06-18-2012, 01:21 AM
A robots.txt file on a website will function as a request that specified robots ignore specified files or directories when crawling a site.

06-18-2012, 01:33 AM
The discussions are very helpful

06-18-2012, 04:27 AM
You can disallow pages or folders like admin folders, cgi-bin, image folder, which are not relevant to the search engines.
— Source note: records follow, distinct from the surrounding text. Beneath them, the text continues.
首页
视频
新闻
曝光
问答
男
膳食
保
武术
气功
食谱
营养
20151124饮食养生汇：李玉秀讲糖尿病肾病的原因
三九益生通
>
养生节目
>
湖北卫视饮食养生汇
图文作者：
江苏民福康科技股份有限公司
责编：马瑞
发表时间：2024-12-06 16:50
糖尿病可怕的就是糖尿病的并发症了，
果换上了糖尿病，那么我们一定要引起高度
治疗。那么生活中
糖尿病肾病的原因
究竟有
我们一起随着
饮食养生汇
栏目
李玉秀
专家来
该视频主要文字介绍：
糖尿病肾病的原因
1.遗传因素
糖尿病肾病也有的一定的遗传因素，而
Robots.txt helps tell spiders what is useful and public for sharing in the search engine indexes and what is not.

06-19-2012, 02:40 AM
As far as I know it is vast when search engines often visit your site and index your content but often there are cases when indexing parts of your online content is not what you want.

06-19-2012, 02:49 AM
Robot.text file is a simple notepad file which is used for getting information about crawling and caching.

06-19-2012, 04:16 AM
If we wants to hide some pages from google then we create robots.txt file.

06-19-2012, 04:25 AM

When google crawl on sites and site owner donot want to crawl the site, then robot.txt file is used ...

06-19-2012, 05:39 AM
thanks for shearing the great answers..

06-19-2012, 06:03 AM
Robots.txt allows to disable file to Google.

06-19-2012, 06:25 AM
Robots.txt file is use block the page and urls.

06-19-2012, 07:45 AM
Robots.txt is a file which is used to exclude content from the search engine bots. Robots.txt is also called Robots Exclusion Protocol.

In general, we prefer that our website pages are indexed by search engines. But there may be some content that we don’t want to be crawled by search engine bots. Like the personal images folder and cgi-bin, and many more. The main idea is we don’t want them to be indexed.